Cut back to 1 1/2 cup twice daily and see how your dog does on it. Keep a close eye on body condition. And if you have a large breed pup on your hands...you definitely want to watch his/her weight. Extra weight on growing joints can be very bad and can cause all sorts of issues. You should be able to see the last two ribs and a nice tucked tummy. If you start to see back bones and hip bones, she/he is a bit too thin.

Good luck :biggrin:


----------



## wags (Jan 31, 2009)

Cutting back the food is a great suggestion! Also you could try the canned pumpkin ( not the pie filling!!) that will firm things up a bit for the pup!


----------



## PhillyAnt (Oct 30, 2009)

Thanks folks. Gonna cut back on the food and add some yogurt to her daily diet. I will keep you informed.


----------



## jdatwood (Apr 13, 2009)

I'm curious, why do you want to add yogurt in so badly?

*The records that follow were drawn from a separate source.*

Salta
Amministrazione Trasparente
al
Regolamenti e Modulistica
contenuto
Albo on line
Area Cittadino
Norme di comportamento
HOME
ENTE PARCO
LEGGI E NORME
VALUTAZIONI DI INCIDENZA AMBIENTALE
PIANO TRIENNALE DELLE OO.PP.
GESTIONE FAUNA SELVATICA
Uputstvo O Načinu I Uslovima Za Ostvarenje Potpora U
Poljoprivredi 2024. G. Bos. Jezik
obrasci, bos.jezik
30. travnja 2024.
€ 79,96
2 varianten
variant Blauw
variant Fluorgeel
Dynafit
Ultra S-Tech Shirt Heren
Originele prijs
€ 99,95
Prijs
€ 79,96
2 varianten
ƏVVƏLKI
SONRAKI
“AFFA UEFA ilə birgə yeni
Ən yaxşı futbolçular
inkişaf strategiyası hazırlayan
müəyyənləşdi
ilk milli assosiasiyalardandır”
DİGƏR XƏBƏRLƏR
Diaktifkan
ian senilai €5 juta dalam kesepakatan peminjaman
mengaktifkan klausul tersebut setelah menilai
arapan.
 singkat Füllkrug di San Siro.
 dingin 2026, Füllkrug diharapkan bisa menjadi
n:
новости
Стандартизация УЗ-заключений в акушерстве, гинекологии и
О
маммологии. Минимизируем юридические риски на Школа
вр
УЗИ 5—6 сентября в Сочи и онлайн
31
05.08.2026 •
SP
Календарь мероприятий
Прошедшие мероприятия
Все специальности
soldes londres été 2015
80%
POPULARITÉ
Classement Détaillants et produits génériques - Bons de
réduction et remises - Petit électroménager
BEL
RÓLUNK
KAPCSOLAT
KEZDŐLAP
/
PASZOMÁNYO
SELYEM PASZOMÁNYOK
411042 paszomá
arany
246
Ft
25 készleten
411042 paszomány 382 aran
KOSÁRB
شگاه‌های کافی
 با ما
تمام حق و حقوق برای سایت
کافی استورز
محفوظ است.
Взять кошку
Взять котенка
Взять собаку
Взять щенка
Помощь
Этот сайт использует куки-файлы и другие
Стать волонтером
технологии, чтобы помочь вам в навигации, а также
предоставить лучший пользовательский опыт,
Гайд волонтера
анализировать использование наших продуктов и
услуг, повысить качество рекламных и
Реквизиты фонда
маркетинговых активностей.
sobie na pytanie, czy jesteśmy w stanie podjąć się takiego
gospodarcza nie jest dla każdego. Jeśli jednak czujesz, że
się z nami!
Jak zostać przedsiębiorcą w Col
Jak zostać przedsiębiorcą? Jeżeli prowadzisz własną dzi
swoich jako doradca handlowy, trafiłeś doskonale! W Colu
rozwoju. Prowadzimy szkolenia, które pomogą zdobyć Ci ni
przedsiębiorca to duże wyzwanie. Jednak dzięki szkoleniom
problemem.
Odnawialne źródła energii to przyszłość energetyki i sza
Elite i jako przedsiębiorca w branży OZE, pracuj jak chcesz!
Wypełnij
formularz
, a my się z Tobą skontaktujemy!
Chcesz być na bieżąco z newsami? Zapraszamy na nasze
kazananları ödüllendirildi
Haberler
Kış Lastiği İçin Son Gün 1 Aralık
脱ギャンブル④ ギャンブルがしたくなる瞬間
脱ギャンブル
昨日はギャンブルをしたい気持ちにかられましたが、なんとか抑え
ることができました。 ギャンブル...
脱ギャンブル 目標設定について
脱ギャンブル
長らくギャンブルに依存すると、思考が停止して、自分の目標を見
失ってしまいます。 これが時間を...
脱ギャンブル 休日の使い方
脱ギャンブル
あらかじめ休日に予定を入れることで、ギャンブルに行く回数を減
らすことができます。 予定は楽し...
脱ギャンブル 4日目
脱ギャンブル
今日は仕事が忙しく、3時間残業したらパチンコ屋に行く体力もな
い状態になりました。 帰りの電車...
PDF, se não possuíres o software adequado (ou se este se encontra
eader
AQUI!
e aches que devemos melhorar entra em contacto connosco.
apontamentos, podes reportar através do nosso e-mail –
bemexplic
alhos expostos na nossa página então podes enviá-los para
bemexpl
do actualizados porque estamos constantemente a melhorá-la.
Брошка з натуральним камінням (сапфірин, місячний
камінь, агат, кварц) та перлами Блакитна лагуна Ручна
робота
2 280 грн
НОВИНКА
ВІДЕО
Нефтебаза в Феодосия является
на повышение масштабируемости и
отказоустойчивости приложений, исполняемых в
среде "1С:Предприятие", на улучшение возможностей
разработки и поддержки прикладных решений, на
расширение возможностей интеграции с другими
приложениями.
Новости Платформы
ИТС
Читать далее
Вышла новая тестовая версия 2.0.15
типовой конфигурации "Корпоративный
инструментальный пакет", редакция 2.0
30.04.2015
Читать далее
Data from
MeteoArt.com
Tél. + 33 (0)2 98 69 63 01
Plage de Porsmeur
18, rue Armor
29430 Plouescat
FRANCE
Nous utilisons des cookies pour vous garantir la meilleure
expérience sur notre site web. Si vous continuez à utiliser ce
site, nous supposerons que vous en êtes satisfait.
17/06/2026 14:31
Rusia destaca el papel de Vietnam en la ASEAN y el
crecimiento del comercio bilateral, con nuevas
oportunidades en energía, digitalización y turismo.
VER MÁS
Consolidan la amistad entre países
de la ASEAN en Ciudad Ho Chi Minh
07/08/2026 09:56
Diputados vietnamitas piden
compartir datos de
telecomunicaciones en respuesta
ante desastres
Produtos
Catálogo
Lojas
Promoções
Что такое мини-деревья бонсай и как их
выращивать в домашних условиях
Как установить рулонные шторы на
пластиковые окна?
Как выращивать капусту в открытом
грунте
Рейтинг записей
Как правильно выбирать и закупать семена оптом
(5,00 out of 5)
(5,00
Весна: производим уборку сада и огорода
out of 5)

Try cutting back the food and nothing else. If that doesn't help then we have to start looking at other solutions...


----------



## PhillyAnt (Oct 30, 2009)

I read on alot of forums that its good to give a spoon or 2 of yogurt cause it helps with digestion. Its also a probiotic.


----------



## jdatwood (Apr 13, 2009)

Dogs don't need probiotics. 

Just cut back on the food. If that doesn't help we can offer some other suggestions.

We just went thru a similar situation with another member on here. You might take a few minutes and read here story...
http://dogfoodchat.com/forum/dry-canned-dog-food/1601-loss-vet-today-five-kinda-long.html

http://dogfoodchat.com/forum/raw-feeding/1724-back-vet-visit-undoubtedly-sealed-deal.html


----------



## PhillyAnt (Oct 30, 2009)

Will do. Thanks


----------